Task directions: Nothing but a number is wanted here: the count of lines in the data holding the word "hotel".

[Records contained in a dataset]
━━━━━━━━━━━━━━━━━━━━━━━━━━━━━━

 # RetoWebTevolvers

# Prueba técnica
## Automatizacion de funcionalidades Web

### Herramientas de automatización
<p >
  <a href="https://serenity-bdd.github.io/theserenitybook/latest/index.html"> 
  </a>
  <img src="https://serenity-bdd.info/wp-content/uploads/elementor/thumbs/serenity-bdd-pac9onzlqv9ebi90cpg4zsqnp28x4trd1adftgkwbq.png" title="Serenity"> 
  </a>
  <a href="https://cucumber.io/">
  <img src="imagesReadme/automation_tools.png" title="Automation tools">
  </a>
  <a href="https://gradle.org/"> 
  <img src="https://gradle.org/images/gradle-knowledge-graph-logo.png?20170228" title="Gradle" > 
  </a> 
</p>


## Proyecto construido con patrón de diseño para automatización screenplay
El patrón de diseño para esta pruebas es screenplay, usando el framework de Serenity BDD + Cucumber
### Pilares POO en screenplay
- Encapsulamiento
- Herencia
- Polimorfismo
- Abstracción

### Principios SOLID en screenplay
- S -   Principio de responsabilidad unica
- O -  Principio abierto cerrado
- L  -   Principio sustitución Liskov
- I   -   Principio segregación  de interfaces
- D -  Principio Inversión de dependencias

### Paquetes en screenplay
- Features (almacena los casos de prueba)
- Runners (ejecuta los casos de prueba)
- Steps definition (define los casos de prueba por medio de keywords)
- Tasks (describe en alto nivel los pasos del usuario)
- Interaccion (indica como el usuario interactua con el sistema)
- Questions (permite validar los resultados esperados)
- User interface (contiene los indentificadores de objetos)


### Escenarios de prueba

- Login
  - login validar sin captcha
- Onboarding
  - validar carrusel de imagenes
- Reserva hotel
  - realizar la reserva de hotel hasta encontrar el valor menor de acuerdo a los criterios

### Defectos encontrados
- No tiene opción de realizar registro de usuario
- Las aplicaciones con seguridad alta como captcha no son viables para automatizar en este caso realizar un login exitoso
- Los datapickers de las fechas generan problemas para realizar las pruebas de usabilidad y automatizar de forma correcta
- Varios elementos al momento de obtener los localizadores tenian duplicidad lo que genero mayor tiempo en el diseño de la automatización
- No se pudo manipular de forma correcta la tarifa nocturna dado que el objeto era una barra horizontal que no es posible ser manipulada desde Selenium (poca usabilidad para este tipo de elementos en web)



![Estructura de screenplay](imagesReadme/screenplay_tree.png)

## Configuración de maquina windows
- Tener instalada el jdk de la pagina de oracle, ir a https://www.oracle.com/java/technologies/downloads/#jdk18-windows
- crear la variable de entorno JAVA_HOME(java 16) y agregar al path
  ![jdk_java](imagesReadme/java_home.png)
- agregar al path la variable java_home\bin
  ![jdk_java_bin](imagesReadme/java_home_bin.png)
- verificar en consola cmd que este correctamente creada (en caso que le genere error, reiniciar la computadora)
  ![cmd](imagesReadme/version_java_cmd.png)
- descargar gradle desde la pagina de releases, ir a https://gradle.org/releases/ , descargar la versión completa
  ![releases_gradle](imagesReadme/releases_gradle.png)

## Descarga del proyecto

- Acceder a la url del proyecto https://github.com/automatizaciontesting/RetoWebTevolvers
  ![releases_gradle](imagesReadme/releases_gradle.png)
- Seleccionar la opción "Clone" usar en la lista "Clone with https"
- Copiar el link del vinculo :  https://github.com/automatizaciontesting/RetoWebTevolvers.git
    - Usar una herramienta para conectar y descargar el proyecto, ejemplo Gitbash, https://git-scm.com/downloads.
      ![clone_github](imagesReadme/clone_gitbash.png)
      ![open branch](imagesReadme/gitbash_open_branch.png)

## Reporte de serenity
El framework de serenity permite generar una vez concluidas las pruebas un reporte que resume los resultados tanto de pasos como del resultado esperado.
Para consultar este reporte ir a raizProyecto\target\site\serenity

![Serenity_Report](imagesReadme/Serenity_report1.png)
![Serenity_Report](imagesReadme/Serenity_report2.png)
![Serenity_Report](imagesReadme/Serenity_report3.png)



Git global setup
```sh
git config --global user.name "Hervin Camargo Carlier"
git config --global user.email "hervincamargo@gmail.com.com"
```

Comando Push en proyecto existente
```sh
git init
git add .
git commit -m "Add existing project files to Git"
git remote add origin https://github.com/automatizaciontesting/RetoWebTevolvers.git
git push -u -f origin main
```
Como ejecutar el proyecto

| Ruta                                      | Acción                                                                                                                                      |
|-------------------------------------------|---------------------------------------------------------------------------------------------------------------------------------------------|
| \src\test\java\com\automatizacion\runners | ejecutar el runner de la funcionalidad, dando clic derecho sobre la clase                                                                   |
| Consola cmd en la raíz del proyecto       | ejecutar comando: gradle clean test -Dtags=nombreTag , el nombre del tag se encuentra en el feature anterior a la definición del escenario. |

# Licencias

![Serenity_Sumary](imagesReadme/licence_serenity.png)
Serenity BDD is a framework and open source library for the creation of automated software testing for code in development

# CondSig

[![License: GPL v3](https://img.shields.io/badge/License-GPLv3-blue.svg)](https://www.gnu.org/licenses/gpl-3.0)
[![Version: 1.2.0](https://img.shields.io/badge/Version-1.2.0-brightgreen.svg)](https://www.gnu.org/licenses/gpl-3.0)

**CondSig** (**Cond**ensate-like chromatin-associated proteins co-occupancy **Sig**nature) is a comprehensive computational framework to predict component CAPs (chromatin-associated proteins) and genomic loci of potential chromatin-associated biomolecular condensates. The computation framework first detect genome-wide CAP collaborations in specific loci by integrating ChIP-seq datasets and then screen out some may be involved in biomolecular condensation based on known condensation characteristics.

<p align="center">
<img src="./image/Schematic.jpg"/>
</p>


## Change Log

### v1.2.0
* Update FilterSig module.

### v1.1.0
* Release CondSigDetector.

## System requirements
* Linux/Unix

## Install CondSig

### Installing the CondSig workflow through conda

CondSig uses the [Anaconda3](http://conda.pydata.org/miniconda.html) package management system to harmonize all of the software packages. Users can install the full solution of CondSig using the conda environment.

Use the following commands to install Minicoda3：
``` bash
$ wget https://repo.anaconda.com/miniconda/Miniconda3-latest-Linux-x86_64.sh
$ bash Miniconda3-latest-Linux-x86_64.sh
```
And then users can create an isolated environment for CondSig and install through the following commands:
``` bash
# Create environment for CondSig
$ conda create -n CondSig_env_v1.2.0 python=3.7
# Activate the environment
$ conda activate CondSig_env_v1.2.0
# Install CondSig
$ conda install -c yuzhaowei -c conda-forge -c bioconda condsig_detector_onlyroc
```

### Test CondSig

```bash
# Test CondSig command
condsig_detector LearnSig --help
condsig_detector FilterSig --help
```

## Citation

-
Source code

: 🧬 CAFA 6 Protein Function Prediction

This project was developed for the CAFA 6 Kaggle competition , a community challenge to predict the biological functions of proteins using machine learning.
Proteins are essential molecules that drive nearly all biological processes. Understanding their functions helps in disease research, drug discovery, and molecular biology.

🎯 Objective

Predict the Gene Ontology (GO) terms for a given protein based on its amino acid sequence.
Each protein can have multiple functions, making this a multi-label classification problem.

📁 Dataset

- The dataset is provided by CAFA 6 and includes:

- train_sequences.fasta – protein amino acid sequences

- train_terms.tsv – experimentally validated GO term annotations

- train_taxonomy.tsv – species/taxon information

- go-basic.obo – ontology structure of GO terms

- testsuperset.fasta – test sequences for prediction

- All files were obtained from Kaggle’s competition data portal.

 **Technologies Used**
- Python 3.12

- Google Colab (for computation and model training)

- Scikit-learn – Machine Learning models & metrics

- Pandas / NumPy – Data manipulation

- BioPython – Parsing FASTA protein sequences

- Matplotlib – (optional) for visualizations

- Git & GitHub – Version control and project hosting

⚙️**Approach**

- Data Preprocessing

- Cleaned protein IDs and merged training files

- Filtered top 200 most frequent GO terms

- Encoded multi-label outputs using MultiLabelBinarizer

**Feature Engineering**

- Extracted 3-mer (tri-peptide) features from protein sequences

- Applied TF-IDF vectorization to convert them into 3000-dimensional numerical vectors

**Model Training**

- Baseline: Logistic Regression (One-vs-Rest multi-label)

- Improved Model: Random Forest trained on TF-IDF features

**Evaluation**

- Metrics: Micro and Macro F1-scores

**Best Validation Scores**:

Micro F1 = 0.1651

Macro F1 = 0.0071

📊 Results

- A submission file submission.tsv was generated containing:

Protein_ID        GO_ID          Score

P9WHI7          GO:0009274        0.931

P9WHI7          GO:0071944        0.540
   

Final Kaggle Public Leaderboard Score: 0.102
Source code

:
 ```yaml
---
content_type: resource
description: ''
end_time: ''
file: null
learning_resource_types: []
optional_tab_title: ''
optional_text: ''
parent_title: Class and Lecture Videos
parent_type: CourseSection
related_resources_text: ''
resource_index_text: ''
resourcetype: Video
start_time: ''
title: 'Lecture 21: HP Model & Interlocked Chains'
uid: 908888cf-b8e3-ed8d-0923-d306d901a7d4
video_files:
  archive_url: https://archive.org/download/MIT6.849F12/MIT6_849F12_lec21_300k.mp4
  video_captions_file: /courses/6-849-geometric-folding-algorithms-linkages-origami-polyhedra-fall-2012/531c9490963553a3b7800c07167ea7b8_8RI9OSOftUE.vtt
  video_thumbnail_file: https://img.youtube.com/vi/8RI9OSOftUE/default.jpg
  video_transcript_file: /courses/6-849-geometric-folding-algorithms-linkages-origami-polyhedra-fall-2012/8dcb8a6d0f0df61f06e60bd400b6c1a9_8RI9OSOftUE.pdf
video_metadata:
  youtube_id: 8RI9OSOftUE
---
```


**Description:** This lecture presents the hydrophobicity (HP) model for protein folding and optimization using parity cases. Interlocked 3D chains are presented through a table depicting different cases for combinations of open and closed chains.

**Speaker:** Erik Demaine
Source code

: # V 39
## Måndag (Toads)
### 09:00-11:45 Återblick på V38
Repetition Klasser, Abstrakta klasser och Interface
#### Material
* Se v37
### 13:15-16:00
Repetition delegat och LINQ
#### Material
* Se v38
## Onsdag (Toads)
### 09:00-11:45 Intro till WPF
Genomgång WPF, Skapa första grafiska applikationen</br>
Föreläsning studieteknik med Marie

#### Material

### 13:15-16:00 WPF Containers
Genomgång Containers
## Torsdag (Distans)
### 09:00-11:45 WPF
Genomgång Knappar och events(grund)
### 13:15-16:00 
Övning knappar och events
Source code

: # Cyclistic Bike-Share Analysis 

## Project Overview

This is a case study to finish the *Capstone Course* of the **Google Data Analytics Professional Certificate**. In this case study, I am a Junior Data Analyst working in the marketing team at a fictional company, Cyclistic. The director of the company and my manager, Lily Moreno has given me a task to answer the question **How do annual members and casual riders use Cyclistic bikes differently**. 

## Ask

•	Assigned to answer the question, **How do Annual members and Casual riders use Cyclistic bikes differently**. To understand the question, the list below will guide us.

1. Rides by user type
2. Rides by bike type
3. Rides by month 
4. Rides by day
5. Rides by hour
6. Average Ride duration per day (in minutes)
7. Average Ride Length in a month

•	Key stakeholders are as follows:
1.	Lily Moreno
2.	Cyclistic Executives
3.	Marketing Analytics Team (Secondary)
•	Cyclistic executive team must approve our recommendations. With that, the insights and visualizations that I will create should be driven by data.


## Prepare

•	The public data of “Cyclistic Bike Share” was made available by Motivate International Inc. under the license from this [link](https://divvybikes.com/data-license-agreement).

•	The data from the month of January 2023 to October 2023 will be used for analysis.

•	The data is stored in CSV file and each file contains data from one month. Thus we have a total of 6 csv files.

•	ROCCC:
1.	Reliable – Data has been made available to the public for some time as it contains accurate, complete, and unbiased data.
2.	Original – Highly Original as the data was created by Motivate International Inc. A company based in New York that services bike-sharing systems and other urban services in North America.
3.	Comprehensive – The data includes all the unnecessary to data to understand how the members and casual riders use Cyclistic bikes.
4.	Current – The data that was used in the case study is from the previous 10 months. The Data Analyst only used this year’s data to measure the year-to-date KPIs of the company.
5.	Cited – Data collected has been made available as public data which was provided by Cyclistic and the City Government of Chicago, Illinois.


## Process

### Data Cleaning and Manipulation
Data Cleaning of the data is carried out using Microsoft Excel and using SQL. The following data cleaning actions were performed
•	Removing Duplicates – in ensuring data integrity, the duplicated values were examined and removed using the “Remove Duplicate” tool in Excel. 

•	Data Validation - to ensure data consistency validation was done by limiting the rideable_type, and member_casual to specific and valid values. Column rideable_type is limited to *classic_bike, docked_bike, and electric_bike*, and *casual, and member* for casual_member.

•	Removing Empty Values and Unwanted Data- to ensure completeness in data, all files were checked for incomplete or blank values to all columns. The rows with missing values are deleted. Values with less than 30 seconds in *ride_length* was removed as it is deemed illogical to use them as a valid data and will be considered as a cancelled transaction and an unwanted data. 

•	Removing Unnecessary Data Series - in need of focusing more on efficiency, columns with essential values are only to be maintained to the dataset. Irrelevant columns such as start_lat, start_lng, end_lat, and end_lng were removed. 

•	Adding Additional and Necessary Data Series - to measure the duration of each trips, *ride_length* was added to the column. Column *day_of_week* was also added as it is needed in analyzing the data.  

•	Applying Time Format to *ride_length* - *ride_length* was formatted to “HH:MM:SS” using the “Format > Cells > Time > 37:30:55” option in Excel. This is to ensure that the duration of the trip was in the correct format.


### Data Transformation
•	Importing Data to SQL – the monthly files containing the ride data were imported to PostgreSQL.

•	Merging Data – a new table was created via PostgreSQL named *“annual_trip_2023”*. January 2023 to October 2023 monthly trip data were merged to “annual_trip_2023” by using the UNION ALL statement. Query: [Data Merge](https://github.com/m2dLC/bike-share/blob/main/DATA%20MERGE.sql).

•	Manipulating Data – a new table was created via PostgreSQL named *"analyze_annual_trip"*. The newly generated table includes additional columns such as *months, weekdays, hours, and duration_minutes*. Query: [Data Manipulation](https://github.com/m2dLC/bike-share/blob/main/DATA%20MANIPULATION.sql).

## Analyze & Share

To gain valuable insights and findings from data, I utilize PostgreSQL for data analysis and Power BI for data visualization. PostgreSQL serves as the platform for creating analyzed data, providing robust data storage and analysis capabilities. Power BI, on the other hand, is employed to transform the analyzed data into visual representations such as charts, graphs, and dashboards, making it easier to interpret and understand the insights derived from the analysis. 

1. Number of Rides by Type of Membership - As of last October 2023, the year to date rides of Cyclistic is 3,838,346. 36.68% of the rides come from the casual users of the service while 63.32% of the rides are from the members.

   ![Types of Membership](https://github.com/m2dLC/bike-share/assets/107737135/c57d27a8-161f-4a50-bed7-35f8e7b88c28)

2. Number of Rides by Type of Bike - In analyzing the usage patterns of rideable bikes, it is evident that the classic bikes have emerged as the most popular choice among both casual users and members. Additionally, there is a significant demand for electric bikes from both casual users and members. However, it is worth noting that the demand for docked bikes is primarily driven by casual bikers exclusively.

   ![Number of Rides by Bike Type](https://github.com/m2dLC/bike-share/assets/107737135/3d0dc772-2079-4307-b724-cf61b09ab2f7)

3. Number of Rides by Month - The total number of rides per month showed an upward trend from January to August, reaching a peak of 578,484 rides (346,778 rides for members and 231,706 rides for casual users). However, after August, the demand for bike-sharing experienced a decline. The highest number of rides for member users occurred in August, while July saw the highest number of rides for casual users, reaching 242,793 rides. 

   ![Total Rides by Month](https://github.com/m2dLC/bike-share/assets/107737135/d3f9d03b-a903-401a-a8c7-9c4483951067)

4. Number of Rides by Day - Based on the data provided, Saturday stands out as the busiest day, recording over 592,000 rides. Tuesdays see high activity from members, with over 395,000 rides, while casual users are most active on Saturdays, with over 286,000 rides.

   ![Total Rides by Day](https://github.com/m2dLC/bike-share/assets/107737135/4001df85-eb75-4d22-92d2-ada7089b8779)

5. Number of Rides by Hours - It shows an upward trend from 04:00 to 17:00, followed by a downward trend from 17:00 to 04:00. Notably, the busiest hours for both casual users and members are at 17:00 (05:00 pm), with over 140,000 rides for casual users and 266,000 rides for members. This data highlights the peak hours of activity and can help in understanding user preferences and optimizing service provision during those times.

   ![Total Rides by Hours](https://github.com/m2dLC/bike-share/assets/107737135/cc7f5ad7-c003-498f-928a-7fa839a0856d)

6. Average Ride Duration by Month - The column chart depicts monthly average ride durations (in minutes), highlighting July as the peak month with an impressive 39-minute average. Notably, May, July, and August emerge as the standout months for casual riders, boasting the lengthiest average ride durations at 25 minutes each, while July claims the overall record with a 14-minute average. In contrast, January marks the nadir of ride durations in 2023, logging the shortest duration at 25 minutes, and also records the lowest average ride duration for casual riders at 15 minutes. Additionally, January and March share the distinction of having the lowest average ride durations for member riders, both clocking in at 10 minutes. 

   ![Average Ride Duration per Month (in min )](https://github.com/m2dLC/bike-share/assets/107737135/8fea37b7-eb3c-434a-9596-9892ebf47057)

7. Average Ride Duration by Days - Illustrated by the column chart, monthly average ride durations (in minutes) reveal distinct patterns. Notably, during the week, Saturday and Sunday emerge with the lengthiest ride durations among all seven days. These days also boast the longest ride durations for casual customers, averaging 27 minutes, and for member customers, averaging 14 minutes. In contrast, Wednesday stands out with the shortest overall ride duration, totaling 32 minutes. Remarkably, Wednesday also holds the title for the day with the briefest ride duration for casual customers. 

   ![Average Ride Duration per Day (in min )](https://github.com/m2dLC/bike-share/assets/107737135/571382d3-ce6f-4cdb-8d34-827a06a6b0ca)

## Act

━━━━━━━━━━━━━━━━━━━━━━━━━━━━━━

Task result: 2